4.3 Descriptive statistics of variables and characteristics of target firms
Table 5 shows several attributes of target firms and deals. (1) Most target firms were small cap firms whose market equity value was less than $10 billion, and only two firms were large cap firms. (2) The industries mostly belonged to the manufacturing, service and trade sectors (see Table 6). (3) Acquirers have completed ownership after acquiring targets firms. (4) The average transaction values during the period of 1999~2006 are about 742 millions. (5) 70% of the firms yielded less than 20% sales growth and 15% ROE. We are surprised that targets firms seem to have had acceptable profitability. (6) Private equity funds preferred target firms with stable cash flows and lower debts. (7) Target firms had 1.6 times average P/B, which indicated they were valuable firms or firms with potential. (8) Most target firms (about 75%) largely enjoyed high liquidity. This finding provided direct evidence that private equity funds liked highly liquid firms. (9) Bid premiums in our final observation were 29% on average. Apparently, private equity funds were willing to offer higher prices in order to acquire target firms.
4.4 Realized arbitrage returns in the portfolios
First, to understand the economic and statistical significance of realized risk arbitrage returns of LBOs to arbitrageurs, we calculated the returns on a simple trading strategy: buying a target firms’ stock 1 day after announcement day and holding it until completion or withdrawal of the deals. Realized arbitrage returns are spread returns (SR) for successful deals and total returns (R) for failed deals. We computed annual returns based on the different weight of transaction value to calculated annualized value-weighted returns of LBO portfolios during the period of 1990-2006. Second, to compare LBO portfolio returns to market
15
portfolio returns, we calculated annualized value-weighted returns of market portfolios during the period of 1990-2006. We assumed we had same capital to invest in the market index (S&P 500 NYSE/AMEX/NASDAQ value-weighted market index) during the period of every compared acquisition. We adjusted equivalent period of every compared deal for the market index to obtain market returns.
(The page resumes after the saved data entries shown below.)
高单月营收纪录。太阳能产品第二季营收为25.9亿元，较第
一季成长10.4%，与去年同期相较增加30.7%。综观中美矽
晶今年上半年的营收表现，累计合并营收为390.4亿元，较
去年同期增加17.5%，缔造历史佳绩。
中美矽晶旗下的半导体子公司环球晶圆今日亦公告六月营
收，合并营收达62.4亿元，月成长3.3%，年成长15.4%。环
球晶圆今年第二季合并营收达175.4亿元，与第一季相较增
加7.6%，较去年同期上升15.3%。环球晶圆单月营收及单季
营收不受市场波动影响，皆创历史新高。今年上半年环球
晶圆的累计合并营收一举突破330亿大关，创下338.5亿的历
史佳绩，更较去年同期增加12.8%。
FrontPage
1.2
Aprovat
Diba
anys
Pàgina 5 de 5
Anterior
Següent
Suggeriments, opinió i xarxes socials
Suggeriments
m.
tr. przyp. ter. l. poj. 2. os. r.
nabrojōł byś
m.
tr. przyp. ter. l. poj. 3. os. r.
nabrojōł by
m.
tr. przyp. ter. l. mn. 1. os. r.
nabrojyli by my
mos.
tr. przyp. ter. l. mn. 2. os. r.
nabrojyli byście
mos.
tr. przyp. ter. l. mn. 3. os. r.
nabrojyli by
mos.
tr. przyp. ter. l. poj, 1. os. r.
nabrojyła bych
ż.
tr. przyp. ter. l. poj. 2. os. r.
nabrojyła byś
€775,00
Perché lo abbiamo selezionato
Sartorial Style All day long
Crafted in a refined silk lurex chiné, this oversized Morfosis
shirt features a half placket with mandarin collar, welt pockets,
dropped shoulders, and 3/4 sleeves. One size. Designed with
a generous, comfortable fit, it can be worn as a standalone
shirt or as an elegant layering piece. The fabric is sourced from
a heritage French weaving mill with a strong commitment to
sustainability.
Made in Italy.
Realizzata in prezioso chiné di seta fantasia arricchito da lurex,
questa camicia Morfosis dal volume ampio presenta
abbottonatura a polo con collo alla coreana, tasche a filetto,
Average value-weighted returns were 11.75% for LBOs and 5.61% for the market index at the end of the period. We found that LBO portfolios did not necessary overwhelm market returns before the bursting of Dot.com Bubble in 2000. However, LBO portfolios returns have risen since 2001, and beat the market portfolio performance by some degree (see Figure2). Table 7 also shows that total risk (volatility) were 18.53% and 6.48% for LBOs and the market index.